AUSZUG AUS DER QUELLE:
········
Mit den Arbeiten wurde 1868 begonnen: Anlage zweier Reservoirs beim Polytechnikum und am Schmelzberg ob der Sternwarte;
Filter im Limmatbett unterhalb der Bauschanze und von da Zementleitung ins Pumpwerk.
Man hatte mit einem täglichen Verbrauch von 135-190 Liter per Kopf der Bevölkerung gerechnet. Schon im Jahr 1872 war zu wenig Brauchwasser vorhanden. Man musste provisorisch ein neues Pumpwerk am Platzspitz errichten, welches (1870 fertig erstellt) mit dem alten zusammen 15000 m3 täglich zu heben vermochte. Aber auch das war bald zu wenig. Man beschloss 1875 die Erbauung eines definitiven Wasserwerkes im Letten. Die Limmat wurde beim Drahtschmidli durch ein Nadelwehr gestaut und durch einen Kanal eine Wasserkraft von 900 PS gewonnen, mit welcher eine maximale Wasserhebung von 51000 m3 im Tag erzielt wurde.
Das Werk war 1879 vollendet, und anfänglich konnte noch Kraft direkt mit Drahtseilen abgegeben werden. Für das Brauchwasser, das bislang in einer besondern Parzelle des Reservoirs beim Polytechnikum gehalten war, entstand ein besonderes Reservoir ob Langensteinen (Oberstrass) - der Dammabschluss desselben steht heute noch - und oberhalb des Schlösslis am Zürichberg wurde in 145 m über dem Seespiegel ein drittes Trinkwasserreservoir für die Hochdruckzone errichtet.
Da brach im Jahr 1884 eine böse Typhusepidemie über Zürich herein. Allgemein vermutete man die Ursache ihrer raschen Ausbreitung in einer Infektion der Wasserversorgung. In der Tat war die Zementleitung in der Limmat stark beschädigt, und an einer Stelle fast verstopft. Das führte zur Einsetzung einer «erweiterten Wasserkommission», der Dr. K. Zehnder und Dr. H. v. Wyss als Mediziner, Prof. Cramer als Bakteriolog, Prof. Lunge als Chemiker und Prof. Heim als Geolog angehörten.
Gründliche Studien über die gesamte Wasserbeschaffungsfrage führten zu dem Resultat, das Seewasser sei als Haupttrinkwasser (neben zahlreichen bereits bestehenden Quellfassungen) beizubehalten, die Fassungsstelle des Seewassers jedoch 200 m weit oberhalb der Quaibrücke in den See hinaus zu verlegen, dort das Wasser in 12 m Tiefe zu fassen und mit einer eisernen Röhrenleitung durch Schanzengraben-Sihl zu einer Filteranlage am Sihlquai und von da zum Letten-Pumpwerk zu führen.
········
BEREITGESTELLTES MATERIAL:
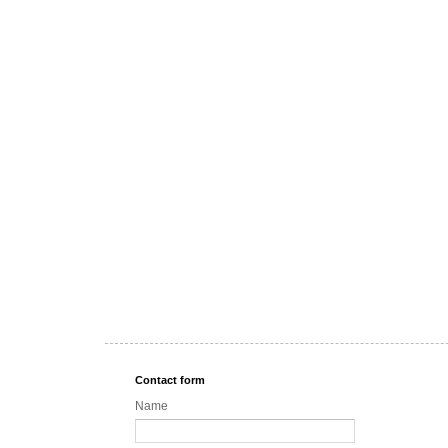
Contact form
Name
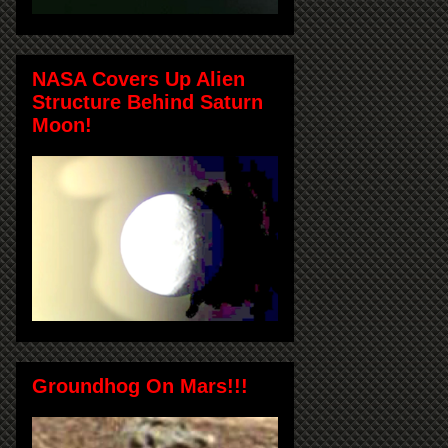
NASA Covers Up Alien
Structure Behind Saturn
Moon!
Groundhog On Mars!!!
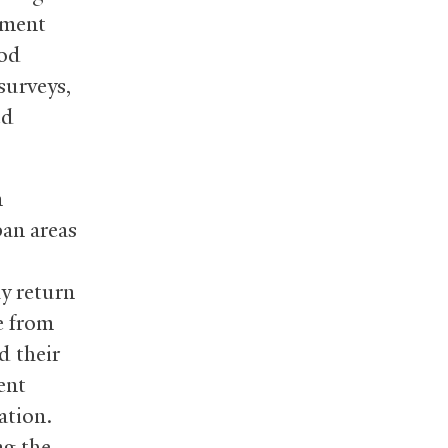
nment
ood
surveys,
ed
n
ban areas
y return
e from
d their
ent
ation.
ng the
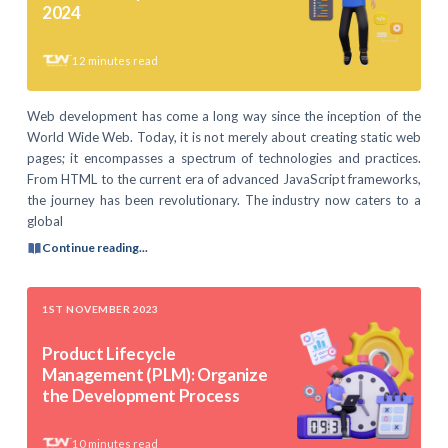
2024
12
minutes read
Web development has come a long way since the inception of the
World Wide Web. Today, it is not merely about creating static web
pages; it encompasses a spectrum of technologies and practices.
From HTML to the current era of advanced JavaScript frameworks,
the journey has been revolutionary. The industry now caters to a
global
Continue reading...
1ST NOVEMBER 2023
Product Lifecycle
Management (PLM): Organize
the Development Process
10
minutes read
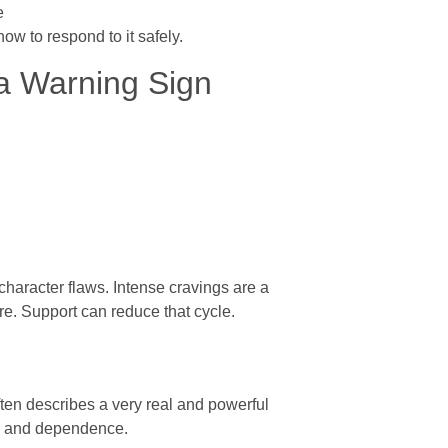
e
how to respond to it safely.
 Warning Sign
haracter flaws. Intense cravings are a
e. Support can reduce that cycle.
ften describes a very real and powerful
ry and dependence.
········
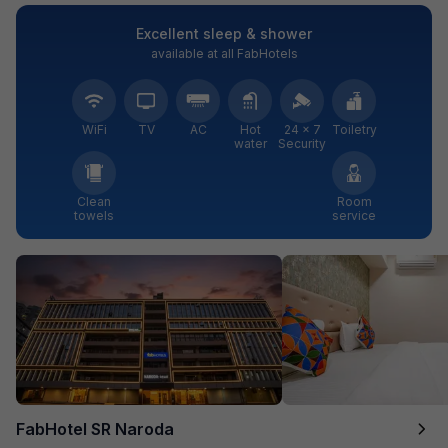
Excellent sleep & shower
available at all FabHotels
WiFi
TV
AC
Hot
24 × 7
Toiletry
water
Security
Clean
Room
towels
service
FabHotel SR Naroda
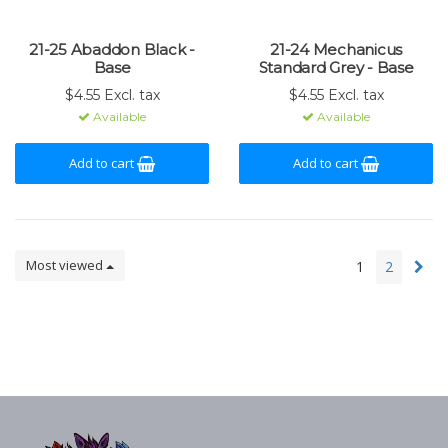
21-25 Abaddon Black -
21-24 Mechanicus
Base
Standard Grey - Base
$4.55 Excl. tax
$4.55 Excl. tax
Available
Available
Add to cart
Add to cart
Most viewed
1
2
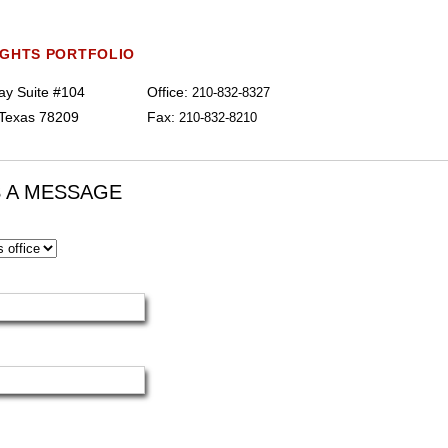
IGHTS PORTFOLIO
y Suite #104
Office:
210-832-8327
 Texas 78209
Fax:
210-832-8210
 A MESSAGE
········
ZU BEARBEITENDE AUFGABEN:
1. Gib aus dem Text über die Zürcher Wasserversorgung den Abschnitt von „Mit den Arbeiten“ bis einschließlich „Zementleitung ins Pumpwerk.“ wortgetreu wieder.
2. Übertrage diesen Satz aus dem Text über die Zürcher Wasserversorgung ins Englische: „Das Werk war 1879 vollendet, und anfänglich konnte noch Kraft direkt mit Drahtseilen abgegeben werden.“

LÖSUNGEN ZUR ÜBUNG:
1.
Mit den Arbeiten wurde 1868 begonnen: Anlage zweier Reservoirs beim Polytechnikum und am Schmelzberg ob der Sternwarte;
Filter im Limmatbett unterhalb der Bauschanze und von da Zementleitung ins Pumpwerk.

2. The works were completed in 1879, and at first power could still be transmitted directly by wire ropes.